→ **DIRECTIVE A**
Print the stretch of the article on senior transit services from "Senior transit services" through "group, Urban Institute.", word for word.

→ **SELECTED TEXT**
--------------------

June 4, 2013

Senior transit services underfunded, underdeveloped, study says

Photo courtesy Riverside Transit Agency

Photo courtesy Riverside Transit Agency
Transportation services for older Americans are underfunded and underdeveloped, according to a new study by the nonprofit group, Urban Institute.

These services are not meeting the needs of older travelers today and will, if unchanged, be even less beneficial in the future, Sandra Rosenbloom the Institute's director of innovation in infrastructure explains in "Roadblocks Ahead for Seniors Who Don't Drive."

"Many people believe that services are in place to provide mobility for older people when they can no longer drive," said Rosenbloom, noting there will be 55 million people over the age of 65 by 2020. "Unfortunately, this is simply not true for the overwhelming majority of older Americans. Putting faith in that kind of future without doing anything to actually make it happen is just perpetrating another scam on the elderly."

--------------------

→ **INPUT FOR THIS TASK**

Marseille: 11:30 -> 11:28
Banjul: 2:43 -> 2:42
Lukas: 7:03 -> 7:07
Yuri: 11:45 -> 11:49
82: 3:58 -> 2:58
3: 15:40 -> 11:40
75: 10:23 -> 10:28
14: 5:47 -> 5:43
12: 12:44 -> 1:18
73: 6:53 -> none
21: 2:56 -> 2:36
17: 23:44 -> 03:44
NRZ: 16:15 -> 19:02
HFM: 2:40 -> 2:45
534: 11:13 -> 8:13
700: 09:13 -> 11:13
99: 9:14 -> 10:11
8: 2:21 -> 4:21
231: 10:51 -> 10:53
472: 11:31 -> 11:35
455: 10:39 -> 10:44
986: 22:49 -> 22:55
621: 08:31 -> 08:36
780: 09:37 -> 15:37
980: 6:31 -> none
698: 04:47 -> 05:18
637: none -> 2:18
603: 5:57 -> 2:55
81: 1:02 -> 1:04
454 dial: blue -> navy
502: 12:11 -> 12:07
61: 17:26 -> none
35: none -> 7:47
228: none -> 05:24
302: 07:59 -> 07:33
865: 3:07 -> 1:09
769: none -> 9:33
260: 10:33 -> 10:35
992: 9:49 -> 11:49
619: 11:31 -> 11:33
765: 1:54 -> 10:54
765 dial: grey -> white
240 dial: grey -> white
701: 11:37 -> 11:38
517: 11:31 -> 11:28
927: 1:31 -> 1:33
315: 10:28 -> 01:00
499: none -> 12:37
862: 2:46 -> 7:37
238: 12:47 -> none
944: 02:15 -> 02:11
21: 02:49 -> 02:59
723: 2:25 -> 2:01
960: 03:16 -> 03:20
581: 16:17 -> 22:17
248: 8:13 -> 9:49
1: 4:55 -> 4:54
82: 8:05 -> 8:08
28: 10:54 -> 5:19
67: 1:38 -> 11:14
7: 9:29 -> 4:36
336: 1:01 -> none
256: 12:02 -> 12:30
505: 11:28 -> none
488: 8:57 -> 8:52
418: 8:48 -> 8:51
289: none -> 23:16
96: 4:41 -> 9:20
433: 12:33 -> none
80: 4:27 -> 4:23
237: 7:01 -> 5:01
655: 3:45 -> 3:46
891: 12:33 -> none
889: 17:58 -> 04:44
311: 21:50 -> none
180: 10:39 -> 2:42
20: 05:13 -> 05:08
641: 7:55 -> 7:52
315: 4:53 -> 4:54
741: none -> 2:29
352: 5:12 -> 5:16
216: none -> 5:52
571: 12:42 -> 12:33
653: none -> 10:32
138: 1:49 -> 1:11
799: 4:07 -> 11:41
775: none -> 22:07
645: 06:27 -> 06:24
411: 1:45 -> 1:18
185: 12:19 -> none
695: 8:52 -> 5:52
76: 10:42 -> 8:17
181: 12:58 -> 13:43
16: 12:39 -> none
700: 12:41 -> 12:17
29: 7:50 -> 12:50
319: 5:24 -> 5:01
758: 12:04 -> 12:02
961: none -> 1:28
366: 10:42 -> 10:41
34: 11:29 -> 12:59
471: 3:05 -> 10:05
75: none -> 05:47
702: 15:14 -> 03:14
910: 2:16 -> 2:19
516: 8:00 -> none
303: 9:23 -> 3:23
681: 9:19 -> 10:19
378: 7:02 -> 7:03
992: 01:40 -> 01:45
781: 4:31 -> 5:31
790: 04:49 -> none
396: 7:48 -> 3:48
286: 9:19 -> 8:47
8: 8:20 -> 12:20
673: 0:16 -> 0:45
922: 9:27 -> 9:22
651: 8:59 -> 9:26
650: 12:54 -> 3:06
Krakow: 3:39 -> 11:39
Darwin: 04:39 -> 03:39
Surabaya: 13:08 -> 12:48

--------------------

→ **DIRECTIVE B**
Output the stretch of rows from the first row through the row containing "922: 9:27 -> 9:22", including both of those rows, reproducing each line without any change.

→ **RESULT A**
Senior transit services underfunded, underdeveloped, study says

Photo courtesy Riverside Transit Agency

Photo courtesy Riverside Transit Agency
Transportation services for older Americans are underfunded and underdeveloped, according to a new study by the nonprofit group, Urban Institute.

→ **RESULT B**
Marseille: 11:30 -> 11:28
Banjul: 2:43 -> 2:42
Lukas: 7:03 -> 7:07
Yuri: 11:45 -> 11:49
82: 3:58 -> 2:58
3: 15:40 -> 11:40
75: 10:23 -> 10:28
14: 5:47 -> 5:43
12: 12:44 -> 1:18
73: 6:53 -> none
21: 2:56 -> 2:36
17: 23:44 -> 03:44
NRZ: 16:15 -> 19:02
HFM: 2:40 -> 2:45
534: 11:13 -> 8:13
700: 09:13 -> 11:13
99: 9:14 -> 10:11
8: 2:21 -> 4:21
231: 10:51 -> 10:53
472: 11:31 -> 11:35
455: 10:39 -> 10:44
986: 22:49 -> 22:55
621: 08:31 -> 08:36
780: 09:37 -> 15:37
980: 6:31 -> none
698: 04:47 -> 05:18
637: none -> 2:18
603: 5:57 -> 2:55
81: 1:02 -> 1:04
454 dial: blue -> navy
502: 12:11 -> 12:07
61: 17:26 -> none
35: none -> 7:47
228: none -> 05:24
302: 07:59 -> 07:33
865: 3:07 -> 1:09
769: none -> 9:33
260: 10:33 -> 10:35
992: 9:49 -> 11:49
619: 11:31 -> 11:33
765: 1:54 -> 10:54
765 dial: grey -> white
240 dial: grey -> white
701: 11:37 -> 11:38
517: 11:31 -> 11:28
927: 1:31 -> 1:33
315: 10:28 -> 01:00
499: none -> 12:37
862: 2:46 -> 7:37
238: 12:47 -> none
944: 02:15 -> 02:11
21: 02:49 -> 02:59
723: 2:25 -> 2:01
960: 03:16 -> 03:20
581: 16:17 -> 22:17
248: 8:13 -> 9:49
1: 4:55 -> 4:54
82: 8:05 -> 8:08
28: 10:54 -> 5:19
67: 1:38 -> 11:14
7: 9:29 -> 4:36
336: 1:01 -> none
256: 12:02 -> 12:30
505: 11:28 -> none
488: 8:57 -> 8:52
418: 8:48 -> 8:51
289: none -> 23:16
96: 4:41 -> 9:20
433: 12:33 -> none
80: 4:27 -> 4:23
237: 7:01 -> 5:01
655: 3:45 -> 3:46
891: 12:33 -> none
889: 17:58 -> 04:44
311: 21:50 -> none
180: 10:39 -> 2:42
20: 05:13 -> 05:08
641: 7:55 -> 7:52
315: 4:53 -> 4:54
741: none -> 2:29
352: 5:12 -> 5:16
216: none -> 5:52
571: 12:42 -> 12:33
653: none -> 10:32
138: 1:49 -> 1:11
799: 4:07 -> 11:41
775: none -> 22:07
645: 06:27 -> 06:24
411: 1:45 -> 1:18
185: 12:19 -> none
695: 8:52 -> 5:52
76: 10:42 -> 8:17
181: 12:58 -> 13:43
16: 12:39 -> none
700: 12:41 -> 12:17
29: 7:50 -> 12:50
319: 5:24 -> 5:01
758: 12:04 -> 12:02
961: none -> 1:28
366: 10:42 -> 10:41
34: 11:29 -> 12:59
471: 3:05 -> 10:05
75: none -> 05:47
702: 15:14 -> 03:14
910: 2:16 -> 2:19
516: 8:00 -> none
303: 9:23 -> 3:23
681: 9:19 -> 10:19
378: 7:02 -> 7:03
992: 01:40 -> 01:45
781: 4:31 -> 5:31
790: 04:49 -> none
396: 7:48 -> 3:48
286: 9:19 -> 8:47
8: 8:20 -> 12:20
673: 0:16 -> 0:45
922: 9:27 -> 9:22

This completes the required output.